→ **Photos with calibration data**
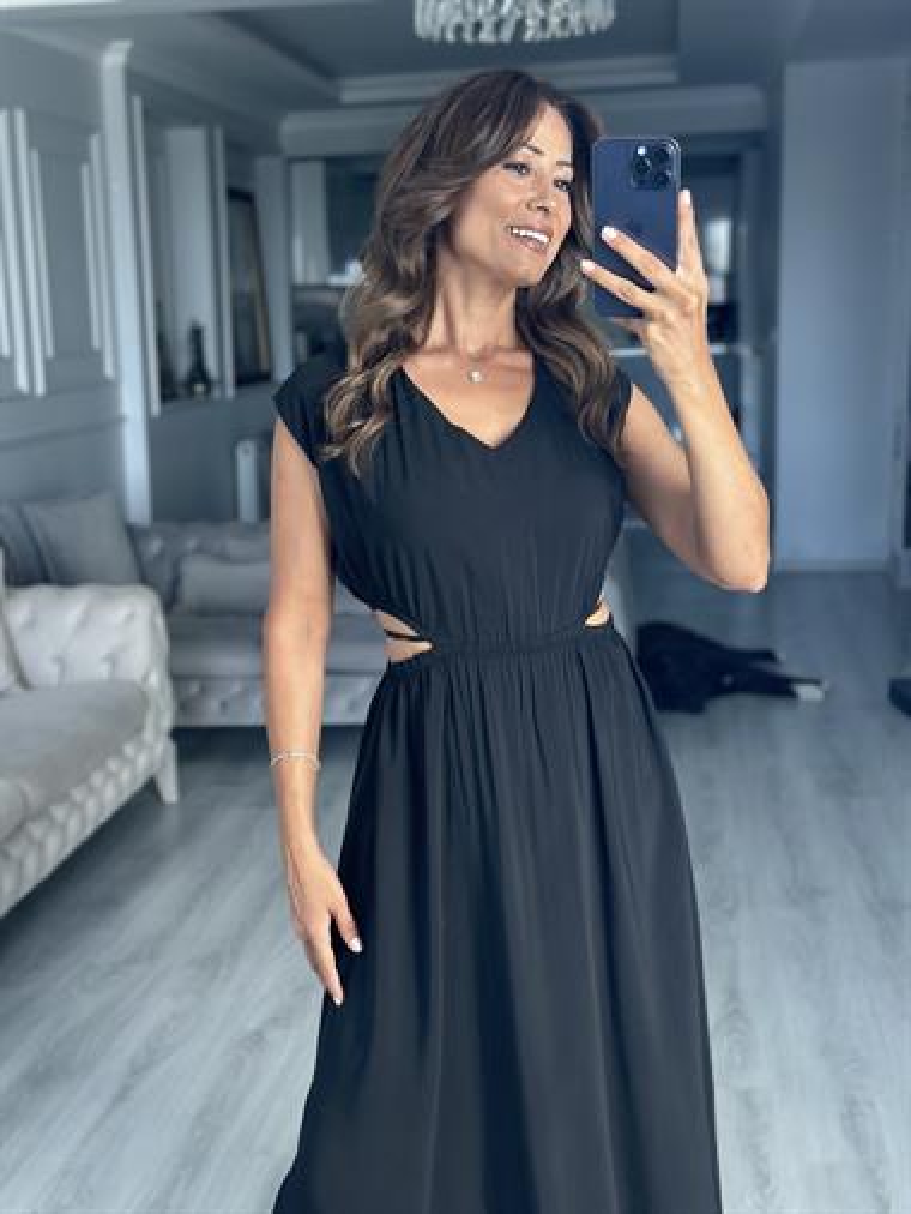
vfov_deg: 39.6
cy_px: 607
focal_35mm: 48
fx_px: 1683
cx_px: 456
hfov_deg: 30.3
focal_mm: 6.86
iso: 100
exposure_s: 1/122
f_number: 1.78
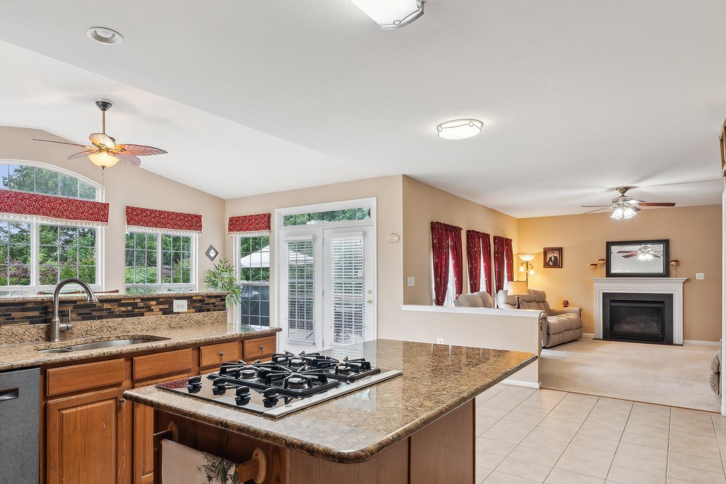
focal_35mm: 23
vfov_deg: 54.6
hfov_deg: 75.7
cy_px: 295
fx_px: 464
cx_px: 312
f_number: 8
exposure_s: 1/25
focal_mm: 16
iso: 500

→ **What you should do**
From the line that contains "hfov_deg: 75.7" through the end of the records above, print every line exactly and nothing else.

→ **Exercise output**
hfov_deg: 75.7
cy_px: 295
fx_px: 464
cx_px: 312
f_number: 8
exposure_s: 1/25
focal_mm: 16
iso: 500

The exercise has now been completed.